On Saint Laurent's negative comments about Ford's work for the house: "It's always disappointing when someone you admire so much says something negative, but I understood it. Honestly, I have tremendous admiration for Yves. He was a great, great fashion designer and a great, astute businessman. I have so much respect for him. In the Sixties and Seventies he was just it."
Ralph Lauren: "I always admired Saint Laurent for his complete devotion to fashion and for his vision. He will be remembered as one of the great designers of his time."
Naomi Campbell: "I spent lots of great moments with Yves Saint Laurent; I did so many campaigns with him. What was funny was when I first arrived at the house, I was a baby and I used to play on that. He would ask me if I liked what I was wearing and I would always tell him the truth, such as I don't like the red lipstick because it makes me feel old. But he had a great sense of humor. He didn't miss a thing. He was very smart. He had a twinkle in his eye. It feels really surreal for me to be doing the fall campaign without him, but I heard he was happy that I was back in the campaign. He was such an important designer for women of color. I have so many fun memories of seeing him in Morocco. I remember around three years ago bumping into him in Marrakech walking his dog, and I was so happy to see him there. I found him fascinating, he didn't say much, but so much came from his aura."
Christian Lacroix: "I can still remember the veritable shock I felt as a child (I was six years old) looking at the cover of "Paris Match" showing Yves Saint Laurent between the short wedding dress of his first collection for Dior and a red garment bag. It was simply a shock of modernity, palpable for a child because it represented an era, the beginning of a new world, ahead of its time even because it was March 1, 1958, and it already heralded the birth of the Sixties. We didn't meet very often and only had rare but intense discussions. He insisted on the importance of longevity and the suffering of creation. The memories I keep personally in mind — the shoulders, large pants or dotted, flowery or lace dresses, a Forties boater hat — it's actually the image of his mother, Madame Saint Laurent, that her son has propagated during nearly half a century."
Bethy Lagardère: "It is an immense loss for France and the world.
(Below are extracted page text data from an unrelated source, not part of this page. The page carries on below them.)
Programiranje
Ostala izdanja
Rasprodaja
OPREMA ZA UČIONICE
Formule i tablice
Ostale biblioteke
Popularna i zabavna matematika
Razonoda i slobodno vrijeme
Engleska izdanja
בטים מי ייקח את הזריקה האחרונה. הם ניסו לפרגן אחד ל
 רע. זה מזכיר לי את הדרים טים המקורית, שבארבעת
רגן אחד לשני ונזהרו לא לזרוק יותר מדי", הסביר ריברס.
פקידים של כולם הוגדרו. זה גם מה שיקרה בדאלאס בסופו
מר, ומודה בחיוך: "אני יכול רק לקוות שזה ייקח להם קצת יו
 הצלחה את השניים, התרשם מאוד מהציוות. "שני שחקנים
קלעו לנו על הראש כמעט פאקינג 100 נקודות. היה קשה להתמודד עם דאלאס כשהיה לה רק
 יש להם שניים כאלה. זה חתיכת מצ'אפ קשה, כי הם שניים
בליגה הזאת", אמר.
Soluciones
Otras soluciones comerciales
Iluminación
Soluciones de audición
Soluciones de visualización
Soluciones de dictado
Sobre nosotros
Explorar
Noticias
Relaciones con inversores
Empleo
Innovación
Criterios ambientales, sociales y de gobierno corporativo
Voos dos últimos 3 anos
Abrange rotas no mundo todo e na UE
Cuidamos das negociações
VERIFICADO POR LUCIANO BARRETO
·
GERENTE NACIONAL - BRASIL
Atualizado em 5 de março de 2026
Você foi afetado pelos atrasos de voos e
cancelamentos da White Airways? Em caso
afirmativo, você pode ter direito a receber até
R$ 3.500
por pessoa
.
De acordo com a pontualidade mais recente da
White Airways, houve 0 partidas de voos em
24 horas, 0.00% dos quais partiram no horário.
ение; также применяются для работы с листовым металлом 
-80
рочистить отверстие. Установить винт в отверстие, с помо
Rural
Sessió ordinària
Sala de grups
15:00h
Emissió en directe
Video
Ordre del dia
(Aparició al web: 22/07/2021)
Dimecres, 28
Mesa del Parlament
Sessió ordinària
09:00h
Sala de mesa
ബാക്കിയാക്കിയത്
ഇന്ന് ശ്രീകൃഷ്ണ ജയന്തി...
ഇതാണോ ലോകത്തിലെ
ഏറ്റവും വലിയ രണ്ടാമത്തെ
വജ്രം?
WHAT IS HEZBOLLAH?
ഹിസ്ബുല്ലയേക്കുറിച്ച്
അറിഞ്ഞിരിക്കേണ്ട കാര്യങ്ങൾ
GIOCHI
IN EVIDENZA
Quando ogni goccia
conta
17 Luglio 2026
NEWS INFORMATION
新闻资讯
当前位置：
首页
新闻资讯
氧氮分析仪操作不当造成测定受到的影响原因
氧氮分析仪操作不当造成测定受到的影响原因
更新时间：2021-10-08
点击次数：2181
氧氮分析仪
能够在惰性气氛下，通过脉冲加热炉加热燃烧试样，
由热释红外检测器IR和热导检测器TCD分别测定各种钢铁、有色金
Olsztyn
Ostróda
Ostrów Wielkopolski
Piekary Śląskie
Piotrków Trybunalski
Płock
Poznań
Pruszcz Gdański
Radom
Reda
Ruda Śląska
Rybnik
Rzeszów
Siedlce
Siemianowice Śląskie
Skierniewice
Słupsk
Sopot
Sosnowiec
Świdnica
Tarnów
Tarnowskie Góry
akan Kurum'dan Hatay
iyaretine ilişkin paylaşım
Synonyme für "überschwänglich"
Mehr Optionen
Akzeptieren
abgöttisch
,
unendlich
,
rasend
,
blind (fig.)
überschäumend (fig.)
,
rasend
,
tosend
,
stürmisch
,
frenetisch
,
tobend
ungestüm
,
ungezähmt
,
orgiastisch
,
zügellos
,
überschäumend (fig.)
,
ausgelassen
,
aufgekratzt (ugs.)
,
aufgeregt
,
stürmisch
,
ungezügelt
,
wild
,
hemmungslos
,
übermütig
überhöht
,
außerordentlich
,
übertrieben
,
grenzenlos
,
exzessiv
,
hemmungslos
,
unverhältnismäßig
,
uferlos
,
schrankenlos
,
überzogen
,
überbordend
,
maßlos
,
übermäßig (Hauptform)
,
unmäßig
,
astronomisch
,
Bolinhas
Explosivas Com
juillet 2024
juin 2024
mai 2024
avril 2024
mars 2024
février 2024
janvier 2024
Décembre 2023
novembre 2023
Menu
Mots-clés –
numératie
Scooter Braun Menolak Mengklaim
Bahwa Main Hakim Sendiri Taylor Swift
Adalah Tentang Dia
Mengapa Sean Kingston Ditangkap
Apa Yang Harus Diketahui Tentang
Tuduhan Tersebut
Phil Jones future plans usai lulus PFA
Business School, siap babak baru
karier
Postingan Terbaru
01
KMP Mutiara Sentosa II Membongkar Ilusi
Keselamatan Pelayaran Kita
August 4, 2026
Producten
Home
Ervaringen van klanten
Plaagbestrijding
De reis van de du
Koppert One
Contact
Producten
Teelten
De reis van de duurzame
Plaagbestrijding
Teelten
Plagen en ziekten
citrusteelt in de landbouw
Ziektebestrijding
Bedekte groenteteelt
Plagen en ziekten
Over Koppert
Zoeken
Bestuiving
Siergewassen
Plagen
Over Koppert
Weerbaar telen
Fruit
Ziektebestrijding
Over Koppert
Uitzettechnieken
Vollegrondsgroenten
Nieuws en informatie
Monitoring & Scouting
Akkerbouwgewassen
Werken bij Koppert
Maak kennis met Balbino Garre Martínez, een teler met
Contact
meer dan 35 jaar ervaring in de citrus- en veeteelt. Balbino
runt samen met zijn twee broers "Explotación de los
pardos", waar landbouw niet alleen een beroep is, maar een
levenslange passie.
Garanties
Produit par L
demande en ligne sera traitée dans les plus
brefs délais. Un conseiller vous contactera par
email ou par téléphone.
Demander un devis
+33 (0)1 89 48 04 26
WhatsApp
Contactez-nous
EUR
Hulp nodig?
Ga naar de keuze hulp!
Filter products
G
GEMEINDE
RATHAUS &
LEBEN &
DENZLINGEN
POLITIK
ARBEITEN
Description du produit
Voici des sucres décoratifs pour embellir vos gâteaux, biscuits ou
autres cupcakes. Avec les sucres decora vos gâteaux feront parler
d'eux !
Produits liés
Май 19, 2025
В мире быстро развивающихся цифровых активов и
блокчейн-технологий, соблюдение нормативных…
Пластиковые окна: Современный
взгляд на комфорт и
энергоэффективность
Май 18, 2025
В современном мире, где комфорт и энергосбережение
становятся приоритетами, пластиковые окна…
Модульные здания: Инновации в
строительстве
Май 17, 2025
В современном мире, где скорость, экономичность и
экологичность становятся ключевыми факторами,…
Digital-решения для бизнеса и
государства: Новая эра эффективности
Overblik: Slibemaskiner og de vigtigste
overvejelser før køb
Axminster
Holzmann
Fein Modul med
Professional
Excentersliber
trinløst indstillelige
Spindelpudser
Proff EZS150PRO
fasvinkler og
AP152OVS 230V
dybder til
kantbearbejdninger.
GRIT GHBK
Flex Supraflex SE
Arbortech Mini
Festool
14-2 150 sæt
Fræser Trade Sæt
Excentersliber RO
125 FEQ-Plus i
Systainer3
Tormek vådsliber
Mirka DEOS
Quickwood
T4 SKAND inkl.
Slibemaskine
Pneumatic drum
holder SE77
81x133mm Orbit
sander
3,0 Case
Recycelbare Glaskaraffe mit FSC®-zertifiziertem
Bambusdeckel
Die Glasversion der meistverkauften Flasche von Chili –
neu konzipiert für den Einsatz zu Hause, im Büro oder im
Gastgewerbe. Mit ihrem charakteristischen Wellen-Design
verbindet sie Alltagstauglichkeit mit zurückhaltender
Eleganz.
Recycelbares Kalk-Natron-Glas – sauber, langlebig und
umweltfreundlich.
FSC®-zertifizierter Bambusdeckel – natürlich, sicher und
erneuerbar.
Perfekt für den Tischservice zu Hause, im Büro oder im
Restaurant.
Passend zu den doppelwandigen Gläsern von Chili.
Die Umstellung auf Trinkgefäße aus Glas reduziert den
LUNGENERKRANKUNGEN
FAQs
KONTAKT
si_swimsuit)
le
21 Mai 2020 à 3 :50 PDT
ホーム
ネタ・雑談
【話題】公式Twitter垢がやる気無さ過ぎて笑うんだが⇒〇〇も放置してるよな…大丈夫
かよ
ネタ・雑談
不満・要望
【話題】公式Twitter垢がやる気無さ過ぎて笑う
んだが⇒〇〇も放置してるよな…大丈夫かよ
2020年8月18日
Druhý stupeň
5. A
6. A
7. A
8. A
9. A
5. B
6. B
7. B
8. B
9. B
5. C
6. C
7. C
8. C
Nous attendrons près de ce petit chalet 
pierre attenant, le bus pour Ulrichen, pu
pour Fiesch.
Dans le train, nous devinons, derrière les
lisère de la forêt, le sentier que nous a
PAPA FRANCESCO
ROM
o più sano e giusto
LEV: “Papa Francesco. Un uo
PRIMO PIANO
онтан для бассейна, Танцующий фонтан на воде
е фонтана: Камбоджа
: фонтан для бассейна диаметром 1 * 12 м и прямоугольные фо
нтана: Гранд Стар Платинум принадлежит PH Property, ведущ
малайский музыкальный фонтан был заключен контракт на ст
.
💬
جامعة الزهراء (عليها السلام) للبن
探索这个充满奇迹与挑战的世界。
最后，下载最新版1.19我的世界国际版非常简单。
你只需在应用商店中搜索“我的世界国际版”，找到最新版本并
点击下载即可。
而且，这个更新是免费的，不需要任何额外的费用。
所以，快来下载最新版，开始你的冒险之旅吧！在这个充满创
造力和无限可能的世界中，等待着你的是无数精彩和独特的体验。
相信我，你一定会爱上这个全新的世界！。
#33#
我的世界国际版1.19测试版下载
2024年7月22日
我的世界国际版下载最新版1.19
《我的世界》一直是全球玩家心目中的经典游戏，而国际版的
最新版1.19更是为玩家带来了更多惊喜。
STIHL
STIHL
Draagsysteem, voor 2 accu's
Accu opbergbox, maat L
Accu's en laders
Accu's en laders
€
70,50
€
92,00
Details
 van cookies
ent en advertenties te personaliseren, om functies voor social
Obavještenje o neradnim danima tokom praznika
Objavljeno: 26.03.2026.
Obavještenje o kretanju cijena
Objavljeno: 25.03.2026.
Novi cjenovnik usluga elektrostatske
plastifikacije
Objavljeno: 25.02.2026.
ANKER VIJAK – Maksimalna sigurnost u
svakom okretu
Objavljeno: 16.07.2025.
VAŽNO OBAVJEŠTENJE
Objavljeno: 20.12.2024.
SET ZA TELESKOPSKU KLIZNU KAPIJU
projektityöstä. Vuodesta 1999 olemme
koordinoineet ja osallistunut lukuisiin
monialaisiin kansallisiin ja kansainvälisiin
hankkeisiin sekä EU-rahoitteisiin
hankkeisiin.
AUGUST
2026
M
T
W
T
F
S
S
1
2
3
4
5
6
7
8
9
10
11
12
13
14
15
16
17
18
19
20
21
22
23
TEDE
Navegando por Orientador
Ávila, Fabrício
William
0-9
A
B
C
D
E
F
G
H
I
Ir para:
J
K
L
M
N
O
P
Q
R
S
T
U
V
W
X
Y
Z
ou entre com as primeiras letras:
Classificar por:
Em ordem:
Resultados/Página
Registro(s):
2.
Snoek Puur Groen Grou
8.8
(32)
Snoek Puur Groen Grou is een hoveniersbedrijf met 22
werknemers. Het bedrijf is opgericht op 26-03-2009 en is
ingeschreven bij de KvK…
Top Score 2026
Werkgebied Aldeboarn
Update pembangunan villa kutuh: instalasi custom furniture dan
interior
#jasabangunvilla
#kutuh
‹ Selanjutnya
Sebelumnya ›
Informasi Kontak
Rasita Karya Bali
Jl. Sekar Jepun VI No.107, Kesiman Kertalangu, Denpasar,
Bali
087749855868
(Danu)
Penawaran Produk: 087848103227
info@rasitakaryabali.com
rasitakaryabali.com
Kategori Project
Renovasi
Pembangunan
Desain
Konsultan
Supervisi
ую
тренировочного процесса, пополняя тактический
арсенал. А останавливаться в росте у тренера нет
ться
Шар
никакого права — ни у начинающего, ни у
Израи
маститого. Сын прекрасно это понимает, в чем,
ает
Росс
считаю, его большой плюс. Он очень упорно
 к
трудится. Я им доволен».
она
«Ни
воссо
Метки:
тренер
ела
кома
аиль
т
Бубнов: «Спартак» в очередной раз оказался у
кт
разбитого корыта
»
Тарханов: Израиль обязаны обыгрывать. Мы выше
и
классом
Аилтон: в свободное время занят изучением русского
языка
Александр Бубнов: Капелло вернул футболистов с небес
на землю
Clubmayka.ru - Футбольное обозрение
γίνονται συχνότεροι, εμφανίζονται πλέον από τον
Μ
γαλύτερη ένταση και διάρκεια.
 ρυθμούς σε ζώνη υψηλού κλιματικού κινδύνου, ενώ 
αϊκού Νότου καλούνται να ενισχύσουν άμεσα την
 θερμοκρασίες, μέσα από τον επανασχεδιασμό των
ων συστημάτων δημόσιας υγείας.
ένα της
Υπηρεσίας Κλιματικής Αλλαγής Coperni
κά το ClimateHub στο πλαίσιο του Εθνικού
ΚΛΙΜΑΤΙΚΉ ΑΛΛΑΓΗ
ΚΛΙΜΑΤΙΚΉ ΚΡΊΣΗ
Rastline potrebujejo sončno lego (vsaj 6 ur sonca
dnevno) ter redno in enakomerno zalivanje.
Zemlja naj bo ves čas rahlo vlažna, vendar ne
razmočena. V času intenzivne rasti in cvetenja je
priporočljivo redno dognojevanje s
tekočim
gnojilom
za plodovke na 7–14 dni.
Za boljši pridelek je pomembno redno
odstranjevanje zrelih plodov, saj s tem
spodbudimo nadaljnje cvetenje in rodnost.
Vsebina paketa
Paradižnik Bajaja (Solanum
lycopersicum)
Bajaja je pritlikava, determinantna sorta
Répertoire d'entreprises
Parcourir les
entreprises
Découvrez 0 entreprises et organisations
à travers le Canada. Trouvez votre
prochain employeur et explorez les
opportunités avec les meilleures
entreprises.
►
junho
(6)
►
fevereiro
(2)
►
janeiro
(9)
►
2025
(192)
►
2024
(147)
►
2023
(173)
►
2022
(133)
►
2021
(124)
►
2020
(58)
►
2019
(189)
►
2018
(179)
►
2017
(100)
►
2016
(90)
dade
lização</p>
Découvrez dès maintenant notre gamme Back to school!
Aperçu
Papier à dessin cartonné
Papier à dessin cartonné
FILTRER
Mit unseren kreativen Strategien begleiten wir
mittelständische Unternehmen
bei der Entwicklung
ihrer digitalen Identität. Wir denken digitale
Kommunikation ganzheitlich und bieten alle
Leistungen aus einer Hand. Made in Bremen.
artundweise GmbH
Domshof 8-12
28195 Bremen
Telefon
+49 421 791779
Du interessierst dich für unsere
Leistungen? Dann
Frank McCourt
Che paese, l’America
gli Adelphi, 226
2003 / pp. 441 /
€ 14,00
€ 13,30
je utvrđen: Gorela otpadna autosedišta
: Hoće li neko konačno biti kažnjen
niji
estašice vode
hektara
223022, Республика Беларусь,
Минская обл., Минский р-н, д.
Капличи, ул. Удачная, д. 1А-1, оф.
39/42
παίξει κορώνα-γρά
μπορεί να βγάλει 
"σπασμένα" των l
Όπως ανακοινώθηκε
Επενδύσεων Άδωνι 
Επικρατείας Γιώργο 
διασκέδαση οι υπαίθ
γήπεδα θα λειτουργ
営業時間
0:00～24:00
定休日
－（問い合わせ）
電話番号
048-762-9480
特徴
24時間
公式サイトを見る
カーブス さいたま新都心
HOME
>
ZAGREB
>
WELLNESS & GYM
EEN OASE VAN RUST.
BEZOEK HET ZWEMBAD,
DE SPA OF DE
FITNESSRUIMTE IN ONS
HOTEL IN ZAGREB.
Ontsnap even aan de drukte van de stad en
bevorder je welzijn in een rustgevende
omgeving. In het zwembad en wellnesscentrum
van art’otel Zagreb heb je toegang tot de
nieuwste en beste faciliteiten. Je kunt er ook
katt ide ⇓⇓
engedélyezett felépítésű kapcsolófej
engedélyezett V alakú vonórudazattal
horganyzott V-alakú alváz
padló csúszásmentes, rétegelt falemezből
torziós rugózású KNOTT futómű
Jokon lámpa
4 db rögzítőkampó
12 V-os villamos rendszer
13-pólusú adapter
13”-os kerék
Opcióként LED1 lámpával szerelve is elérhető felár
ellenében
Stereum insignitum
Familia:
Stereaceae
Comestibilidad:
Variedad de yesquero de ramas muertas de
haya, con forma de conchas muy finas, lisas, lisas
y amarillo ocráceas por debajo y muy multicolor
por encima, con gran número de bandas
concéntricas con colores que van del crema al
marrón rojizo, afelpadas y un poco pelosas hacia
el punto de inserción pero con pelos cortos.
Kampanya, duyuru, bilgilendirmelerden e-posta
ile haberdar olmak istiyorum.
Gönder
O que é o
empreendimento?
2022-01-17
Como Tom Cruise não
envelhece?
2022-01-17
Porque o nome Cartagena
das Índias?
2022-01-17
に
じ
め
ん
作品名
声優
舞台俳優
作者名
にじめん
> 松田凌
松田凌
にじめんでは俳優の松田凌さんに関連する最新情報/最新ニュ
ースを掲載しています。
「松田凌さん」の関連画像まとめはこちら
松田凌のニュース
Each season, we felt the same emotion, there weren't highs and lows. He gave us the power to live differently, to be stronger. I met him in 1974. I was presented to be a house model. After a few days, I decided to quit. It's a decision I've always regretted. He did many things first. He had a lot of audacity. He dared all, introducing women of color; he launched models' careers. Yet while he was so daring in his public life, in private he was completely the opposite. He was the most gentle, kind man. I saw him often in Tangiers, which was always a pleasure. He showed me his garden there: simple and elegant."
Carla Sarkozy, first lady of France: "My heart is broken when I think of Monsieur Saint Laurent. He was an artist and an exceptional human being. He enhanced not only beauty, but also the strength of women. It is a great honor to have worked with him."
Alber Elbaz: "He was [at once] a myth and someone I worked with. Maybe he is no longer with us, but his work is still with us. He changed not only fashion, but the way women dressed and that will never die. He invented today's concept of ready-to-wear when he launched Rive Gauche. [Then with] the use of art and music and inspiration from everyday life, he turned fashion into such a fantasy reality."